I'm really bad in writing so I hope you'd help me to prove it.
do you need more points? it is rather short. What is the minimum words required?
here are some points, try it out
-growing up alone might cause a child to get spoil since parents will give the child all the attention and love
-if a child grow up with siblings, he/she is surrounded by siblings' conversation and playful interaction, they enjoy constant intellectual stimulation. This strengthens and sharpens their judgment.
-siblings help teaching them lessons of fairness, sharing, splitting differences, letting others off the hook, forgiving and forgetting.
-understand gender difference more since they might have a sister/brother
Oh, thank you so much. Actually the maximum words required is just 100. But later I'll have to write a longer one later so your opinion is really helpful for my next essay. Thank you.
if only 100 words are required, then i think you did pretty well. None major tweak except for :
- You will learn how to show your consideration, how to cooperation cooperate and share things with others.
Thank you. It will be great if you can give me more advices in my later essays.
If you are an only child, you will easily feel lonely.
Instead of writing
"you will," I would suggest writing something along the lines of "

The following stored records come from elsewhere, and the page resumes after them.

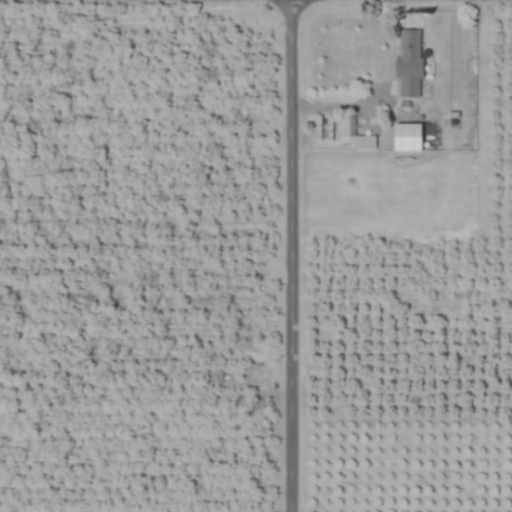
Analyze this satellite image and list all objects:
building: (409, 64)
building: (345, 128)
building: (364, 143)
road: (288, 256)
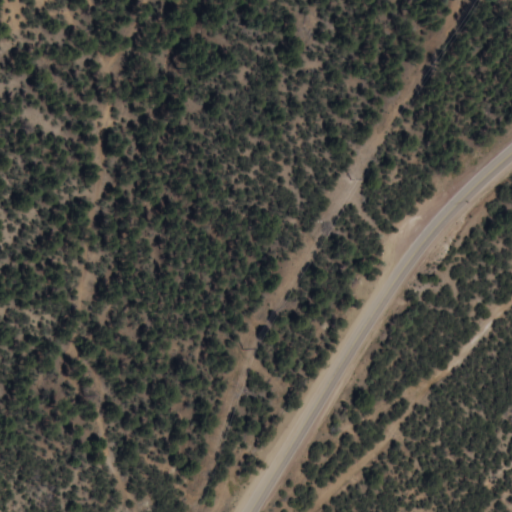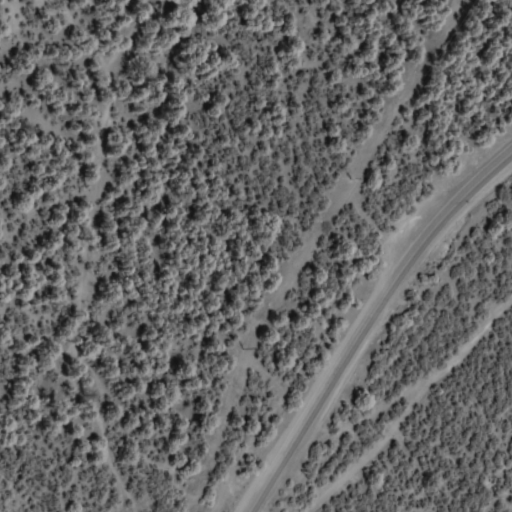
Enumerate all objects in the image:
road: (365, 321)
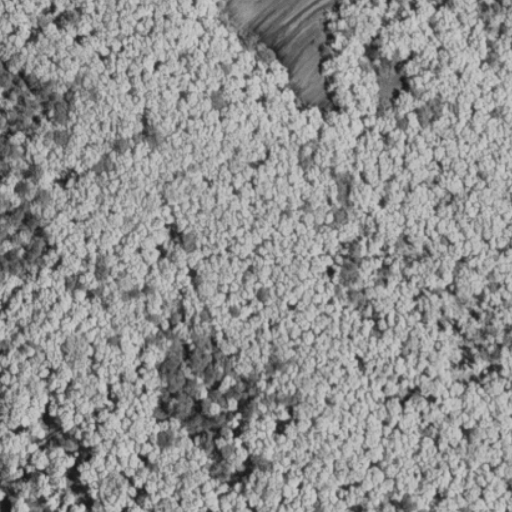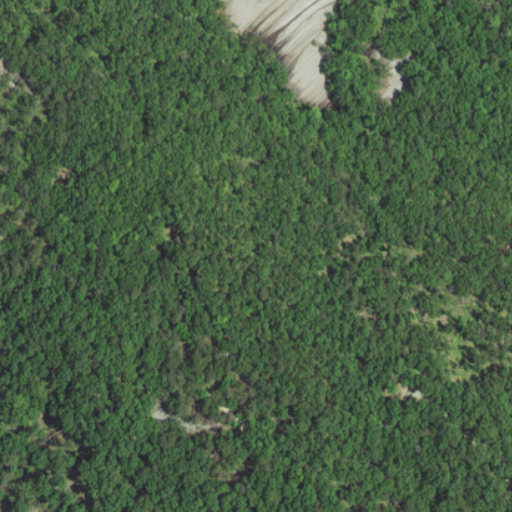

you may" for the reason that if an only child is in the audience (you should
never write the word "you" unless you mean the individual reading the paper...and also know who the audience is) he or she may not feel lonely due to many friends or other time-consuming hobbies or interests.
cooperation
should be
"cooperate"I hope all goes well with your essay
Oh, I've never think about it that way. I'll rewrite it wright away. Thank you!